◆ Page images and extracted text ◆
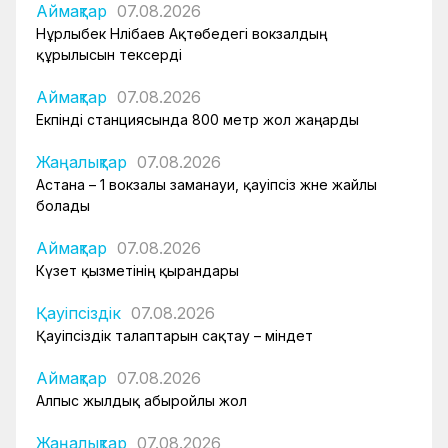
Аймақтар
07.08.2026
Нұрлыбек Нәлібаев Ақтөбедегі вокзалдың
құрылысын тексерді
Аймақтар
07.08.2026
Екпінді станциясында 800 метр жол жаңарды
Жаңалықтар
07.08.2026
Астана – 1 вокзалы заманауи, қауіпсіз және жайлы
болады
Аймақтар
07.08.2026
Күзет қызметінің қырандары
Қауіпсіздік
07.08.2026
Қауіпсіздік талаптарын сақтау – міндет
Аймақтар
07.08.2026
Алпыс жылдық абыройлы жол
Жаңалықтар
07.08.2026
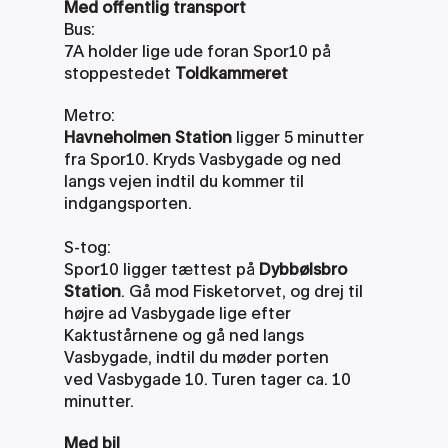
Med offentlig transport
Bus:
7A holder lige ude foran Spor10 på 
stoppestedet 
Toldkammeret
Metro:
Havneholmen Station
 ligger 5 minutter 
fra Spor10. Kryds Vasbygade og ned 
langs vejen indtil du kommer til 
indgangsporten. 
S-tog:
Spor10 ligger tættest på 
Dybbølsbro 
Station
. Gå mod Fisketorvet, og drej til 
højre ad Vasbygade lige efter 
Kaktustårnene og gå ned langs 
Vasbygade, indtil du møder porten 
ved Vasbygade 10. Turen tager ca. 10 
minutter.
Med bil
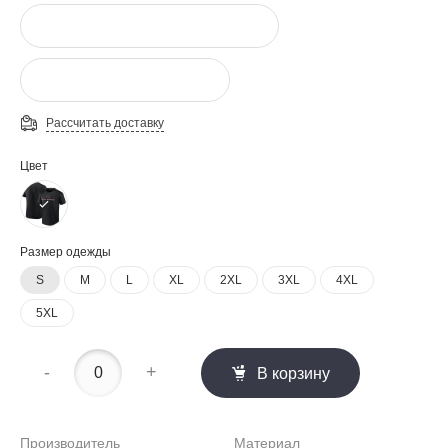
Рассчитать доставку
Цвет
Размер одежды
S
M
L
XL
2XL
3XL
4XL
5XL
-
+
В корзину
Производитель
Материал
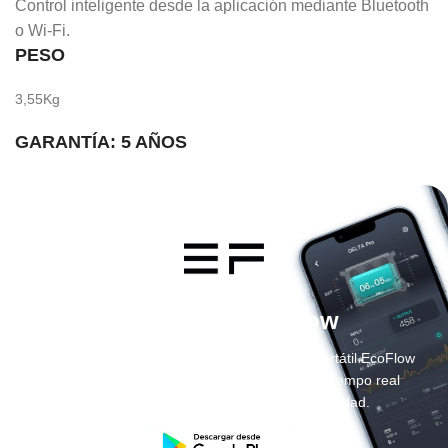
Control inteligente desde la aplicación mediante Bluetooth
o Wi-Fi.
PESO
3,55Kg
GARANTÍA:
5 AÑOS
Aplicación EcoFlow
Controla y supervisa tu estación de energía portátil EcoFlow
y consulta datos de consumo energético en tiempo real
desde un único punto para mayor comodidad.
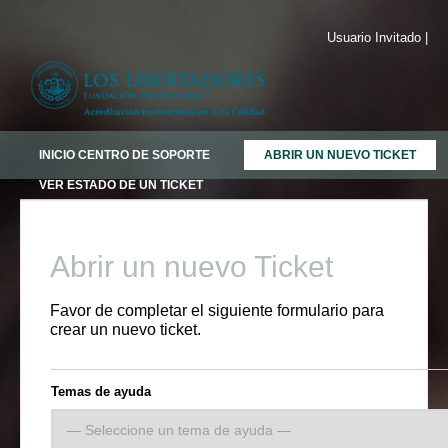
Usuario Invitado |
INICIO CENTRO DE SOPORTE
ABRIR UN NUEVO TICKET
VER ESTADO DE UN TICKET
Abrir un nuevo Ticket
Favor de completar el siguiente formulario para
crear un nuevo ticket.
Temas de ayuda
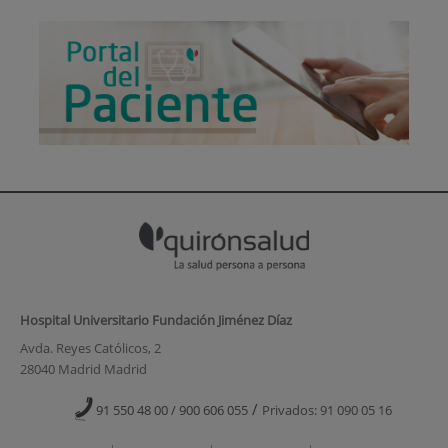
Hospital Universitario Fundación Jiménez Díaz
Avda. Reyes Católicos, 2
28040 Madrid Madrid
/
91 550 48 00 / 900 606 055
Privados: 91 090 05 16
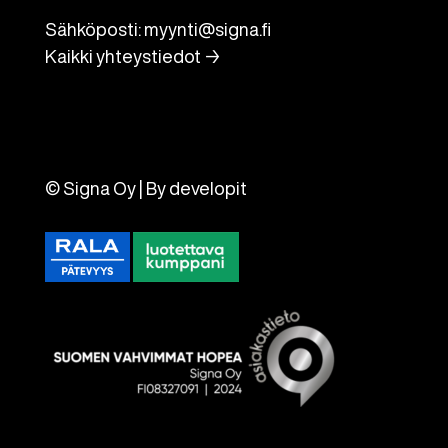
Sähköposti:
myynti@signa.fi
Kaikki yhteystiedot →
© Signa Oy | By
developit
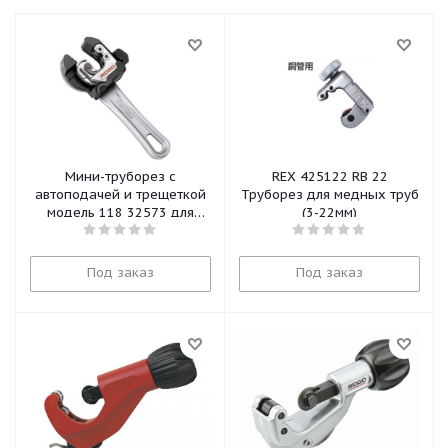
Мини-труборез с
REX 425122 RB 22
автоподачей и трещеткой
Труборез для медных труб
модель 118 32573 для
(3-22мм)
меди Ridgid
Под заказ
Под заказ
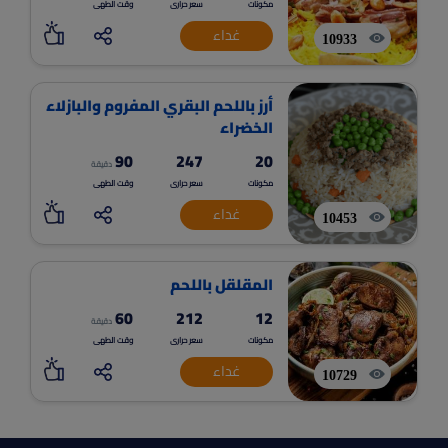
مكونات
سعر حرارى
وقت الطهى
غداء
10933
أرز باللحم البقري المفروم والبازلاء
الخضراء
90
247
20
دقيقة
مكونات
سعر حرارى
وقت الطهى
غداء
10453
المقلقل باللحم
60
212
12
دقيقة
مكونات
سعر حرارى
وقت الطهى
غداء
10729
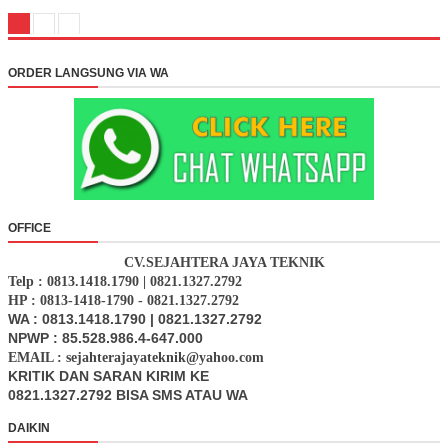
ORDER LANGSUNG VIA WA
OFFICE
CV.SEJAHTERA JAYA TEKNIK
Telp : 0813.1418.1790 | 0821.1327.2792
HP : 0813-1418-1790 - 0821.1327.2792
WA : 0813.1418.1790 | 0821.1327.2792
NPWP : 85.528.986.4-647.000
EMAIL : sejahterajayateknik@yahoo.com
KRITIK DAN SARAN KIRIM KE
0821.1327.2792 BISA SMS ATAU WA
DAIKIN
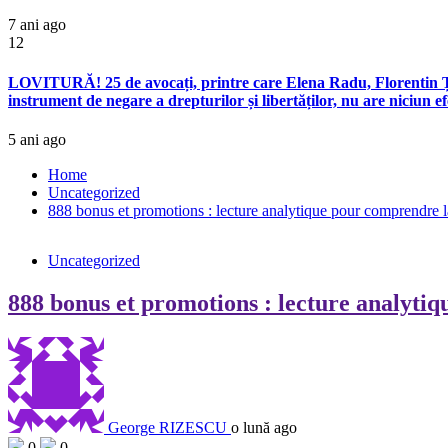
7 ani ago
12
LOVITURĂ! 25 de avocați, printre care Elena Radu, Florentin Țuc
instrument de negare a drepturilor și libertăților, nu are niciun 
5 ani ago
Home
Uncategorized
888 bonus et promotions : lecture analytique pour comprendre la
Uncategorized
888 bonus et promotions : lecture analytiq
George RIZESCU
o lună ago
0
0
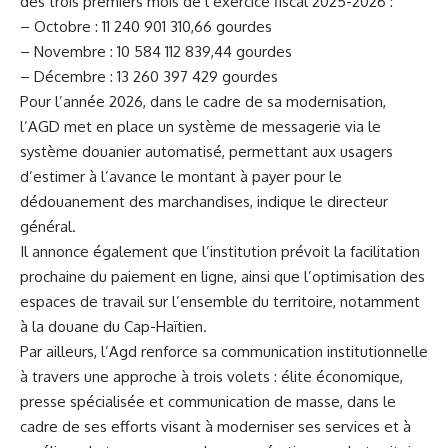
des trois premiers mois de l’exercice fiscal 2025-2026 :
– Octobre : 11 240 901 310,66 gourdes
– Novembre : 10 584 112 839,44 gourdes
– Décembre : 13 260 397 429 gourdes
Pour l’année 2026, dans le cadre de sa modernisation,
l’AGD met en place un système de messagerie via le
système douanier automatisé, permettant aux usagers
d’estimer à l’avance le montant à payer pour le
dédouanement des marchandises, indique le directeur
général.
Il annonce également que l’institution prévoit la facilitation
prochaine du paiement en ligne, ainsi que l’optimisation des
espaces de travail sur l’ensemble du territoire, notamment
à la douane du Cap-Haïtien.
Par ailleurs, l’Agd renforce sa communication institutionnelle
à travers une approche à trois volets : élite économique,
presse spécialisée et communication de masse, dans le
cadre de ses efforts visant à moderniser ses services et à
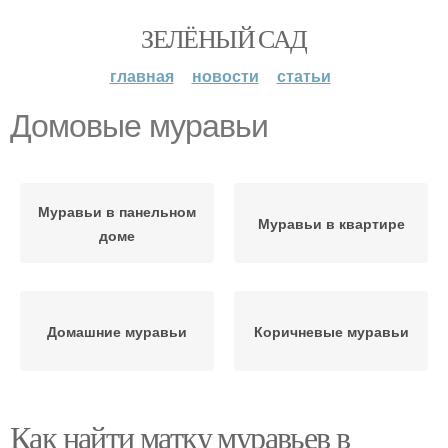
ЗЕЛЁНЫЙ САД
главная
новости
статьи
Домовые муравьи
Муравьи в панельном
Муравьи в квартире
доме
Домашние муравьи
Коричневые муравьи
Как найти матку муравьев в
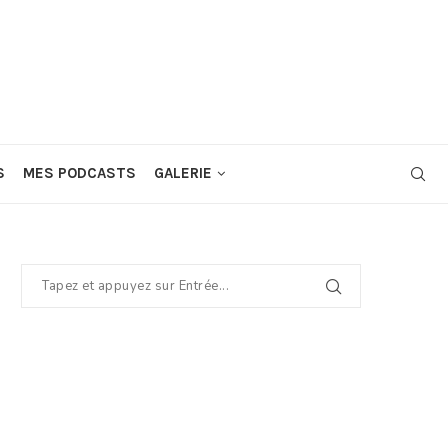
S
MES PODCASTS
GALERIE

◆ TASK TO CARRY OUT ◆
Every line above should be reproduced exactly, please, with no pictures included.

◆ RESULT FOR THIS EXERCISE ◆
Аймақтар
07.08.2026
Нұрлыбек Нәлібаев Ақтөбедегі вокзалдың
құрылысын тексерді
Аймақтар
07.08.2026
Екпінді станциясында 800 метр жол жаңарды
Жаңалықтар
07.08.2026
Астана – 1 вокзалы заманауи, қауіпсіз және жайлы
болады
Аймақтар
07.08.2026
Күзет қызметінің қырандары
Қауіпсіздік
07.08.2026
Қауіпсіздік талаптарын сақтау – міндет
Аймақтар
07.08.2026
Алпыс жылдық абыройлы жол
Жаңалықтар
07.08.2026
Med offentlig transport
Bus:
7A holder lige ude foran Spor10 på 
stoppestedet 
Toldkammeret
Metro:
Havneholmen Station
 ligger 5 minutter 
fra Spor10. Kryds Vasbygade og ned 
langs vejen indtil du kommer til 
indgangsporten. 
S-tog:
Spor10 ligger tættest på 
Dybbølsbro 
Station
. Gå mod Fisketorvet, og drej til 
højre ad Vasbygade lige efter 
Kaktustårnene og gå ned langs 
Vasbygade, indtil du møder porten 
ved Vasbygade 10. Turen tager ca. 10 
minutter.
Med bil
Рассчитать доставку
Цвет
Размер одежды
S
M
L
XL
2XL
3XL
4XL
5XL
-
+
В корзину
Производитель
Материал
Control inteligente desde la aplicación mediante Bluetooth
o Wi-Fi.
PESO
3,55Kg
GARANTÍA:
5 AÑOS
Aplicación EcoFlow
Controla y supervisa tu estación de energía portátil EcoFlow
y consulta datos de consumo energético en tiempo real
desde un único punto para mayor comodidad.
Usuario Invitado |
INICIO CENTRO DE SOPORTE
ABRIR UN NUEVO TICKET
VER ESTADO DE UN TICKET
Abrir un nuevo Ticket
Favor de completar el siguiente formulario para
crear un nuevo ticket.
Temas de ayuda
Hospital Universitario Fundación Jiménez Díaz
Avda. Reyes Católicos, 2
28040 Madrid Madrid
/
91 550 48 00 / 900 606 055
Privados: 91 090 05 16
Sähköposti:
myynti@signa.fi
Kaikki yhteystiedot →
© Signa Oy | By
developit
Мини-труборез с
REX 425122 RB 22
автоподачей и трещеткой
Труборез для медных труб
модель 118 32573 для
(3-22мм)
меди Ridgid
Под заказ
Под заказ
مكونات
سعر حرارى
وقت الطهى
غداء
10933
أرز باللحم البقري المفروم والبازلاء
الخضراء
90
247
20
دقيقة
مكونات
سعر حرارى
وقت الطهى
غداء
10453
المقلقل باللحم
60
212
12
دقيقة
مكونات
سعر حرارى
وقت الطهى
غداء
10729
ORDER LANGSUNG VIA WA
OFFICE
CV.SEJAHTERA JAYA TEKNIK
Telp : 0813.1418.1790 | 0821.1327.2792
HP : 0813-1418-1790 - 0821.1327.2792
WA : 0813.1418.1790 | 0821.1327.2792
NPWP : 85.528.986.4-647.000
EMAIL : sejahterajayateknik@yahoo.com
KRITIK DAN SARAN KIRIM KE
0821.1327.2792 BISA SMS ATAU WA
DAIKIN
7 ani ago
12
LOVITURĂ! 25 de avocați, printre care Elena Radu, Florentin Țuc
instrument de negare a drepturilor și libertăților, nu are niciun 
5 ani ago
Home
Uncategorized
888 bonus et promotions : lecture analytique pour comprendre la
Uncategorized
888 bonus et promotions : lecture analytiq
George RIZESCU
o lună ago
0
0
des trois premiers mois de l’exercice fiscal 2025-2026 :
– Octobre : 11 240 901 310,66 gourdes
– Novembre : 10 584 112 839,44 gourdes
– Décembre : 13 260 397 429 gourdes
Pour l’année 2026, dans le cadre de sa modernisation,
l’AGD met en place un système de messagerie via le
système douanier automatisé, permettant aux usagers
d’estimer à l’avance le montant à payer pour le
dédouanement des marchandises, indique le directeur
général.
Il annonce également que l’institution prévoit la facilitation
prochaine du paiement en ligne, ainsi que l’optimisation des
espaces de travail sur l’ensemble du territoire, notamment
à la douane du Cap-Haïtien.
Par ailleurs, l’Agd renforce sa communication institutionnelle
à travers une approche à trois volets : élite économique,
presse spécialisée et communication de masse, dans le
cadre de ses efforts visant à moderniser ses services et à
ЗЕЛЁНЫЙ САД
главная
новости
статьи
Домовые муравьи
Муравьи в панельном
Муравьи в квартире
доме
Домашние муравьи
Коричневые муравьи
Как найти матку муравьев в
S
MES PODCASTS
GALERIE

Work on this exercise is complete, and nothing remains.